1) This is happening when viewing the list of oplogs. We only have 2-3 projects so I suppose it may also happen there but I just haven’t added enough projects to evaluate that.

2) We have a very aggressive strategy for how often we cook and store snapshots for cooked content. We trigger a cook every 30 minutes if there are any changes. We cook across 3 platforms currently so it works out to somewhere around 140 total snapshots per day. We previously were storing these in a file based object store of our own making with a retention policy of 7 days and are looking to move them into zen storage and potentially cloud ddc server so we can have some more regional flexibility.

3) I am on 5.6.2 currently but can update to .17 and give it a try and report back.

Will look into this. Just a heads up that we don’t use zenserver to store that oplogs stored to the same instance in our setup so we haven’t spent much time optimizing for this scenario.

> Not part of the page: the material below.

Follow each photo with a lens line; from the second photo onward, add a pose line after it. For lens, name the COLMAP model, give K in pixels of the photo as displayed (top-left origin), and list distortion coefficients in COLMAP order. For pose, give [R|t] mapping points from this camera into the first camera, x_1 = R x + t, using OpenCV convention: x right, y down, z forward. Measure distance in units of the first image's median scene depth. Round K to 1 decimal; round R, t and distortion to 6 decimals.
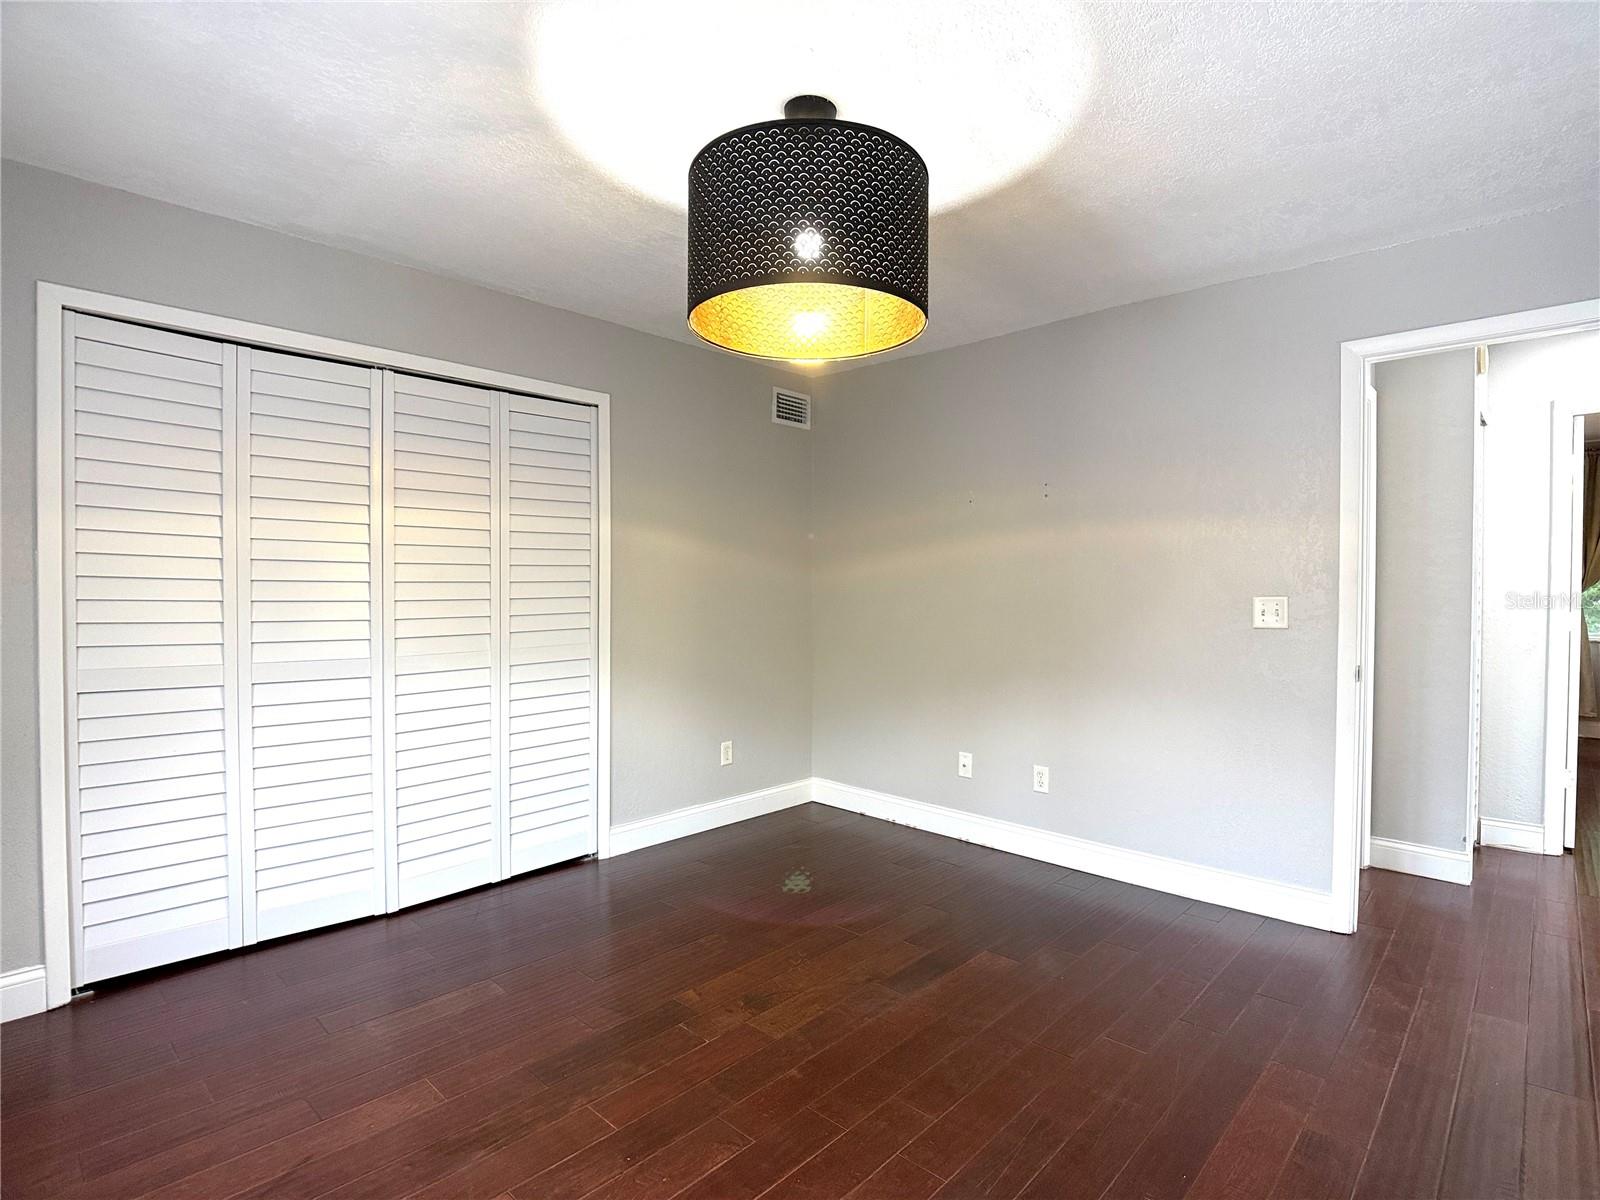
lens RADIAL K [[814.9, 0, 806.3], [0, 814.9, 601.9], [0, 0, 1]] dist [-0.006498, -0.018297]
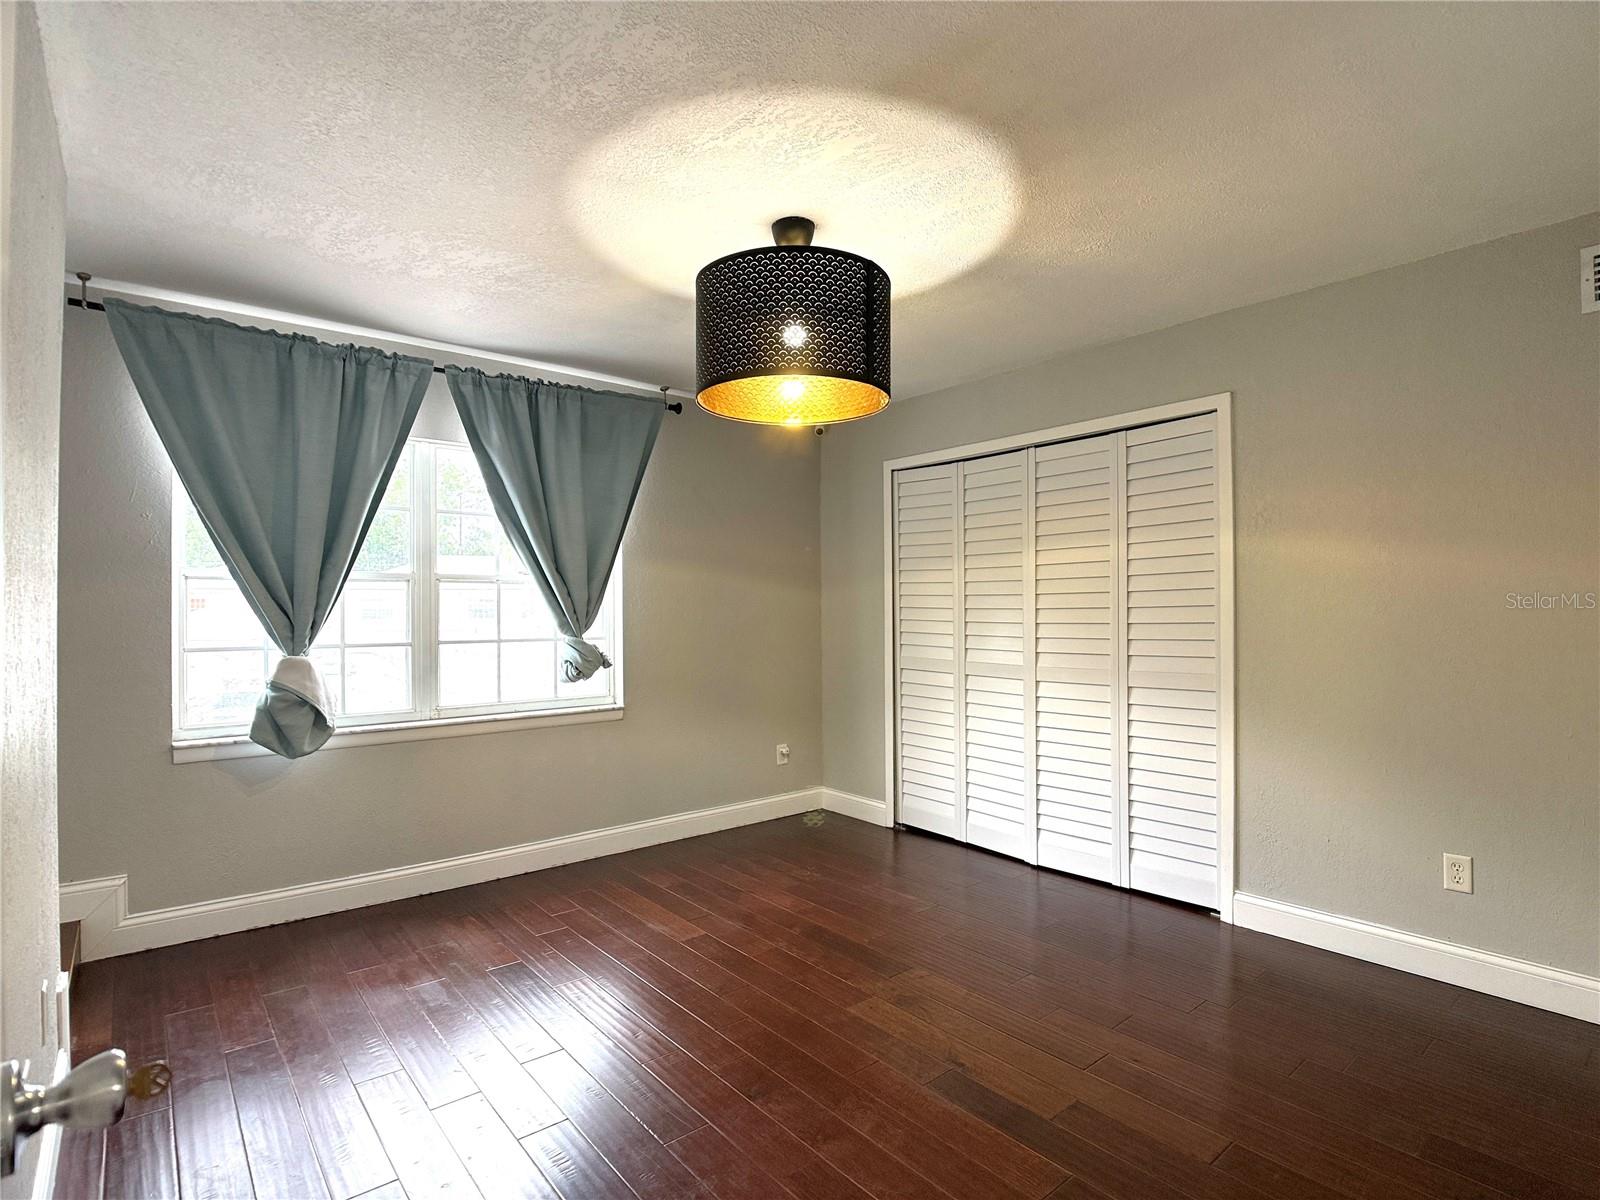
lens RADIAL K [[814.9, 0, 806.3], [0, 814.9, 601.9], [0, 0, 1]] dist [-0.006498, -0.018297]
pose [[-0.129409, -0.012103, -0.991517, 0.845437], [-0.014811, 0.999838, -0.010271, -0.016267], [0.991481, 0.013356, -0.129567, 0.824707]]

I’m trying to understand you set here - are you creating a new oplog for each cook and using that as the “general storage” for oplog?

Or are you uploading oplog to a zenserver used as generic storage?

If you just keep adding oplogs to a zenserver without restart it will currently just eat more and more memory, the web interface is just forcing it to happen faster.

Once an oplog has been loaded into memory due to a request (either by UE or the web interface) it will stay in memory until the zenserver is restarted or the entire oplog is GC:d which might be days.

Even though using the zenserver as a general storage option can be done it as you notice not implemented to handle this many oplogs in one instance currently.

How are you using the oplogs stored?

The oplog is coming from a local zen storage instance on the workstation using the normal process of cooking with zen storage enabled. We then push the snapshot/oplog to a shared server using the ZenExportSnapshot BuildGraph task. We also store the json for that oplog on a file share.

That oplog is then used by build agents to pull down cooked output (usually by way of the ZenImportOplog BuildGraph task) for packaging and other tasks, it is also used by developers wanting to pull down something precooked to stream to a console or run locally or do any other things a developer might do with cooked output locally.

Unless I am misinterpreting things we are more or less doing what is mapped out in the documentation here: https://dev.epicgames.com/documentation/en\-us/unreal\-engine/cooked\-data\-snapshots\-with\-zen\-storage\-server\-for\-unreal\-engine.

Thanks for the info, I was actually not aware that it was documented as a proper option with no caveats.

Unfortunately we can’t provide a timely fix for this problem but it is on the list of priority to look into. There is no quick fix for this, sadly.

In the meantime do you know if a cloud-ddc server instance would be a more appropriate location for storing snapshots longer term in this way?

Also, am I correct in thinking that a cleanup process with a pretty short retention time of the snapshots on the server could also help with this, maybe some combination of shorter retention and increased memory on the server VM might work around it ok for us for ths short term.

I have made some changes that should help with the memory consumption when listing oplogs.

Inspecting an oplog would still draw quite a bit of memory and remain in memory for a while.

This is expected to be included in the next zenserver release (5.7.1) while should be available next week or so.

We just released zenserver 5.7.3 which includes several fixes to reduce memory usage when storing many oplogs, could you please give that a try?

https://github.com/EpicGames/zen/releases/tag/v5.7.3

More memory and a shorter retention time would help yes, but it is just a temporary solution and not very scalable.

The other proper option is to use Cloud DDC, which I’m personally not familiar with setting up for third-parties.

Finally it is possible to export to the file system (or file share) but the documentation and helper tools for that is limited as it is there mostly for testing purposes.

Thank you, I’ll get our server updated to 5.7.3 in the next day or two. I updated it to 5.7.1 shortly after that was releases and it has been much improved on the memory usage.